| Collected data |

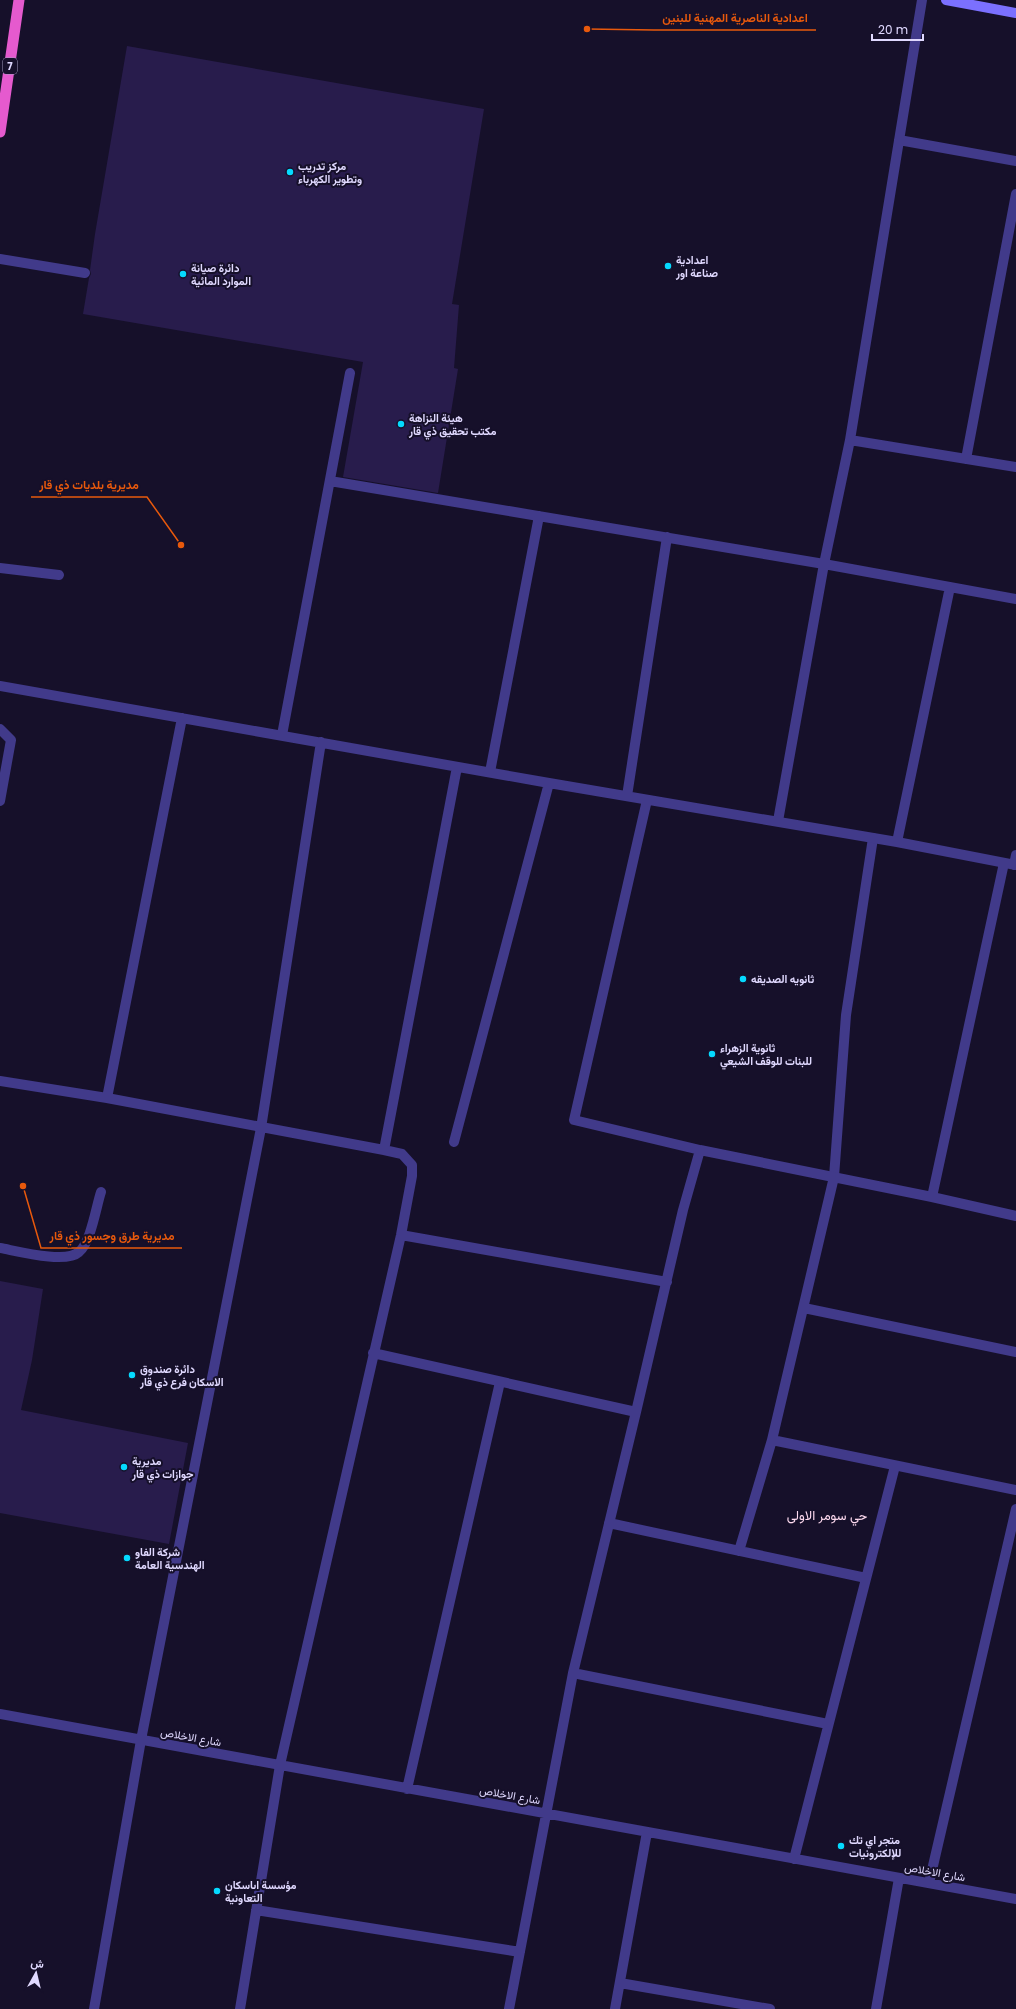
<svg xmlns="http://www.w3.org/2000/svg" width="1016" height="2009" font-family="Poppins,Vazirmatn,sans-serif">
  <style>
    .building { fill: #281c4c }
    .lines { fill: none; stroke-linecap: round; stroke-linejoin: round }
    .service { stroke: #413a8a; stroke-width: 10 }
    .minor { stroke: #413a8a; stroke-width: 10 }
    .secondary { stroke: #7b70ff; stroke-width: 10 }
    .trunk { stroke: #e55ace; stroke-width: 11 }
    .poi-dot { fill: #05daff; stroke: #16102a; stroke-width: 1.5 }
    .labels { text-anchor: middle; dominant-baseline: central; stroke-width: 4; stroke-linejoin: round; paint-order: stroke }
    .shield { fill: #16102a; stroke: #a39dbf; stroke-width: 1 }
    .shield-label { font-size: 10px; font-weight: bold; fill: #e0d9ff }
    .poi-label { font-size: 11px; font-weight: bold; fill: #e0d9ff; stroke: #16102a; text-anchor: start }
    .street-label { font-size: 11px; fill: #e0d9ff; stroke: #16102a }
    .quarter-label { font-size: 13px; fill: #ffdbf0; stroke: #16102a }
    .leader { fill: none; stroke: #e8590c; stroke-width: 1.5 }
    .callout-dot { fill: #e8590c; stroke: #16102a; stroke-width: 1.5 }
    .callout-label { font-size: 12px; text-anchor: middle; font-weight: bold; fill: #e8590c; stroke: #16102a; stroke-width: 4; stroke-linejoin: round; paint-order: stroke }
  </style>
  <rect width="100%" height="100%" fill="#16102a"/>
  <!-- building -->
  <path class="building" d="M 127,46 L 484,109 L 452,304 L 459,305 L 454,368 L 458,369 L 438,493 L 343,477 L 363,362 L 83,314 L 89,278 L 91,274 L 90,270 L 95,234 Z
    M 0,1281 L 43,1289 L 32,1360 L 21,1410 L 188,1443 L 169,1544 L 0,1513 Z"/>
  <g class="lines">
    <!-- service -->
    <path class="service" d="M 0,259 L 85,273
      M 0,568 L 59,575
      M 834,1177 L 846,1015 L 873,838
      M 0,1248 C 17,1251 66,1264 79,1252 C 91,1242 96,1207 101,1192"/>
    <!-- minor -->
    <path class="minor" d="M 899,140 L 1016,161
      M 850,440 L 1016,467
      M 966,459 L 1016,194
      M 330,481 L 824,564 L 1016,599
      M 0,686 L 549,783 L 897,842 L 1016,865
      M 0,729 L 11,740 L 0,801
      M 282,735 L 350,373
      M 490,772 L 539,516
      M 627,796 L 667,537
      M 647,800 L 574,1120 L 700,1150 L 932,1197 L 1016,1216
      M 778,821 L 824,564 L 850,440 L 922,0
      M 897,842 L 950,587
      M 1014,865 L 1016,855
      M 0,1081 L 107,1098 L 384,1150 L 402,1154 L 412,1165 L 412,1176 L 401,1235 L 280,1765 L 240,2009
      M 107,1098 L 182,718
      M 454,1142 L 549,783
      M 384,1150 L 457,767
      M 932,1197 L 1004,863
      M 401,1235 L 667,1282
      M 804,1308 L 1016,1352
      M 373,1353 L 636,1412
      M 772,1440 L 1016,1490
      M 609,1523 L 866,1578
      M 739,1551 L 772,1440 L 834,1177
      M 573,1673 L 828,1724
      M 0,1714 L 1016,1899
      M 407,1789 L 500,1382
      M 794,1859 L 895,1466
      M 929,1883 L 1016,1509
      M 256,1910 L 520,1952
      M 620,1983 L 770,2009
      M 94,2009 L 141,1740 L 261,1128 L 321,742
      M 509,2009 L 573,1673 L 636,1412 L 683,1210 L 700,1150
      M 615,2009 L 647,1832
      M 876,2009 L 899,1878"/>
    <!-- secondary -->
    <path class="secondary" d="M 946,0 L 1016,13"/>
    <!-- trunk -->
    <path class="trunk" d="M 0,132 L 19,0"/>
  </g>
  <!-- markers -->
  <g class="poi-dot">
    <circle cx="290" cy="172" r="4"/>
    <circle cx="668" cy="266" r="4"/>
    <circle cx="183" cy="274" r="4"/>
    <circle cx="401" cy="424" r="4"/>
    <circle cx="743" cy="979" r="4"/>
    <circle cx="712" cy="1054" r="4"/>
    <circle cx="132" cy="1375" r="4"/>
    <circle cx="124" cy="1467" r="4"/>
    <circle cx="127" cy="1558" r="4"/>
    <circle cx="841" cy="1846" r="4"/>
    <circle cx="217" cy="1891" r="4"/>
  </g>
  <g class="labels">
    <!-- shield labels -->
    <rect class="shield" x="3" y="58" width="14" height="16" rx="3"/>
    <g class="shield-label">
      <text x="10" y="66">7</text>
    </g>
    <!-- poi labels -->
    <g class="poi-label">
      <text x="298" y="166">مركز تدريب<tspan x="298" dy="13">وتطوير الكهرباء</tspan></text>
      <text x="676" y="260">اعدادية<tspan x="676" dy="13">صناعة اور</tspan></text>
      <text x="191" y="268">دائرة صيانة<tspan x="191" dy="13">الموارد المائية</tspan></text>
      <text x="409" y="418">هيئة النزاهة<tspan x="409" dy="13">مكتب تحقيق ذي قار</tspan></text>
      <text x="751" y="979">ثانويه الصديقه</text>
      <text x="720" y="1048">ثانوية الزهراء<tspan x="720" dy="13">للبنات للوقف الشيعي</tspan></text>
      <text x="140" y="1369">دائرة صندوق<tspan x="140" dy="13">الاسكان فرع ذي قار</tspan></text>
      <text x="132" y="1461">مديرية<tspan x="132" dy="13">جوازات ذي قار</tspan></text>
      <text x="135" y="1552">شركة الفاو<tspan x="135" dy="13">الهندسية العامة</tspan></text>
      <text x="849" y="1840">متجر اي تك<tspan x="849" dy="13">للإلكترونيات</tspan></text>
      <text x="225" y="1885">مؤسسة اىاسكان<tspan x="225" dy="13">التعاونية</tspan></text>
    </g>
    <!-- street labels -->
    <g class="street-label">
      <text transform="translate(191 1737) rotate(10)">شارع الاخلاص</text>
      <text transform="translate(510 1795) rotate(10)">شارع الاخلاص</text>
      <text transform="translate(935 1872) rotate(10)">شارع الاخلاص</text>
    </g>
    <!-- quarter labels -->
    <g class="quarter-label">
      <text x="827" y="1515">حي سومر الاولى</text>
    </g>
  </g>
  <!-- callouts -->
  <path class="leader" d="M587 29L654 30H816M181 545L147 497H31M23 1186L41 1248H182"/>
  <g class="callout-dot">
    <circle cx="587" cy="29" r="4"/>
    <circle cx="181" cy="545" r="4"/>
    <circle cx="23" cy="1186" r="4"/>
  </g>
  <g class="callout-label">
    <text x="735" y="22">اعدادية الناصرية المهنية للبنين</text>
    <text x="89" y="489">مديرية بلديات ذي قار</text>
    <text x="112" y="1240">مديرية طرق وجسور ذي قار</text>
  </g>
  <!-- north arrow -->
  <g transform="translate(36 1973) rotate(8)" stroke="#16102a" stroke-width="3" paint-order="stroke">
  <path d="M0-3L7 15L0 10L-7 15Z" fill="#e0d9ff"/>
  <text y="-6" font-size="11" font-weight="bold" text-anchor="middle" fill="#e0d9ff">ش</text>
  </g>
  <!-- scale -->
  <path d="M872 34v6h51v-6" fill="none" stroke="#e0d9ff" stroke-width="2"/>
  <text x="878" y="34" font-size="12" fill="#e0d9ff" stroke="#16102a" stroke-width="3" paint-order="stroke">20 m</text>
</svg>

| Task details |
From the data above, copy each line where the string "lines" appears.

| Task response |
    .lines { fill: none; stroke-linecap: round; stroke-linejoin: round }
  <g class="lines">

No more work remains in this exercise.